= Tombstone (financial industry) =

Type of print notice used in the financial industry

Tombstone finalizing the purchase of American Motors by Chrysler from Renault that was completed by Lazard in 1987

A tombstone is a type of print notice that is most often used in the financial industry to formally announce a particular transaction, such as an initial public offering or placement of stock of a company. They do not sell anything but provide information about offering of new stock or bonds by firms or municipalities, as well as details of mergers and acquisitions or a private placement.

==History==
The Securities Act of 1933 required the publication of the tombstone advertisement to be printed in a newspaper and provide the barest of information on the transaction as the last step in the financial deal.

This public disclosure is made in a form listing the participants in a specified order according to their roles in underwriting or brokering the transaction. The lead underwriter or bookrunner appears in the upper left position, with co-lead managers to its right. Other firms are listed in brackets, grouped by underwriting risk, usually in alphabetical order. Bulge bracket firms appear most often at the top of the brackets. The order is so important that, in 1987, five top investment banks withdrew from a syndicate underwriting a $2.4 billion debt issue for the Farmers Home Administration, because they would have been listed under other, smaller regional banks.
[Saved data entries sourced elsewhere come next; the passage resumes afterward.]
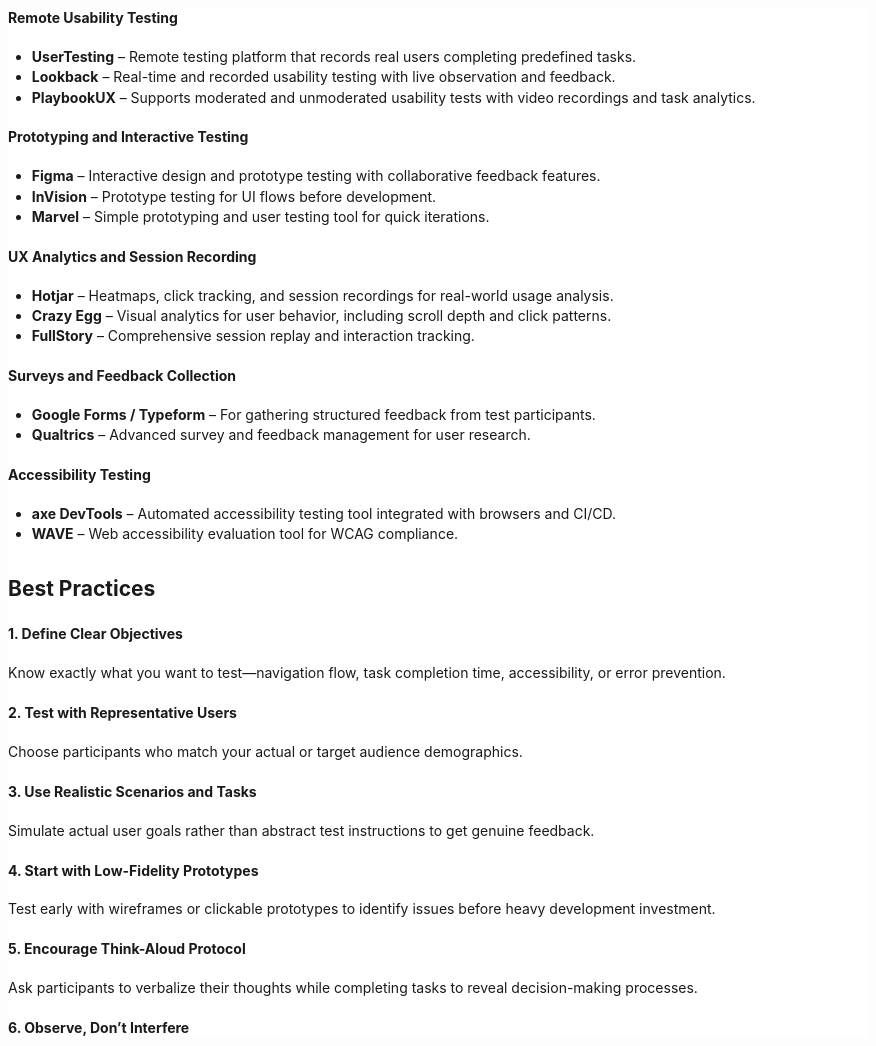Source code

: #### **Remote Usability Testing**

* **UserTesting** – Remote testing platform that records real users completing predefined tasks.
* **Lookback** – Real-time and recorded usability testing with live observation and feedback.
* **PlaybookUX** – Supports moderated and unmoderated usability tests with video recordings and task analytics.

#### **Prototyping and Interactive Testing**

* **Figma** – Interactive design and prototype testing with collaborative feedback features.
* **InVision** – Prototype testing for UI flows before development.
* **Marvel** – Simple prototyping and user testing tool for quick iterations.

#### **UX Analytics and Session Recording**

* **Hotjar** – Heatmaps, click tracking, and session recordings for real-world usage analysis.
* **Crazy Egg** – Visual analytics for user behavior, including scroll depth and click patterns.
* **FullStory** – Comprehensive session replay and interaction tracking.

#### **Surveys and Feedback Collection**

* **Google Forms / Typeform** – For gathering structured feedback from test participants.
* **Qualtrics** – Advanced survey and feedback management for user research.

#### **Accessibility Testing**

* **axe DevTools** – Automated accessibility testing tool integrated with browsers and CI/CD.
* **WAVE** – Web accessibility evaluation tool for WCAG compliance.

## Best Practices

#### 1. **Define Clear Objectives**

Know exactly what you want to test—navigation flow, task completion time, accessibility, or error prevention.

#### 2. **Test with Representative Users**

Choose participants who match your actual or target audience demographics.

#### 3. **Use Realistic Scenarios and Tasks**

Simulate actual user goals rather than abstract test instructions to get genuine feedback.

#### 4. **Start with Low-Fidelity Prototypes**

Test early with wireframes or clickable prototypes to identify issues before heavy development investment.

#### 5. **Encourage Think-Aloud Protocol**

Ask participants to verbalize their thoughts while completing tasks to reveal decision-making processes.

#### 6. **Observe, Don’t Interfere**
Tombstone ads are considered by the SEC to "condition the market" for the securities, and thus are an offer even though the notice may not specifically describe the transaction. In public offerings, investment bankers can sell securities to investors only by means of a prospectus that has been filed with the SEC; therefore, tombstones announcing such transactions have a notice that they are "not an offer to sell or a solicitation to buy".

==Name==

The name of the disclosure comes from the appearance of advertisement used, a 'tombstone ad', so called because the simple, centered text style with large amounts of whitespace and few if any images or other adornments make them resemble some of the tombstones found in cemeteries. Another view is that in the 19th century, financial notices were published in newspapers alongside birth and death notices.

Additional information, such as "photographs of investment properties or descriptions of the tax benefits of investments," are not allowed in financial tombstones. However, underwriting firms may use distinctive borders, typeface, and format to help differentiate their organization.

Among financial firms, and more specifically, the investment banking community, the term "tombstone" may also refer to a trophy or deal tombstone, known as a deal toy.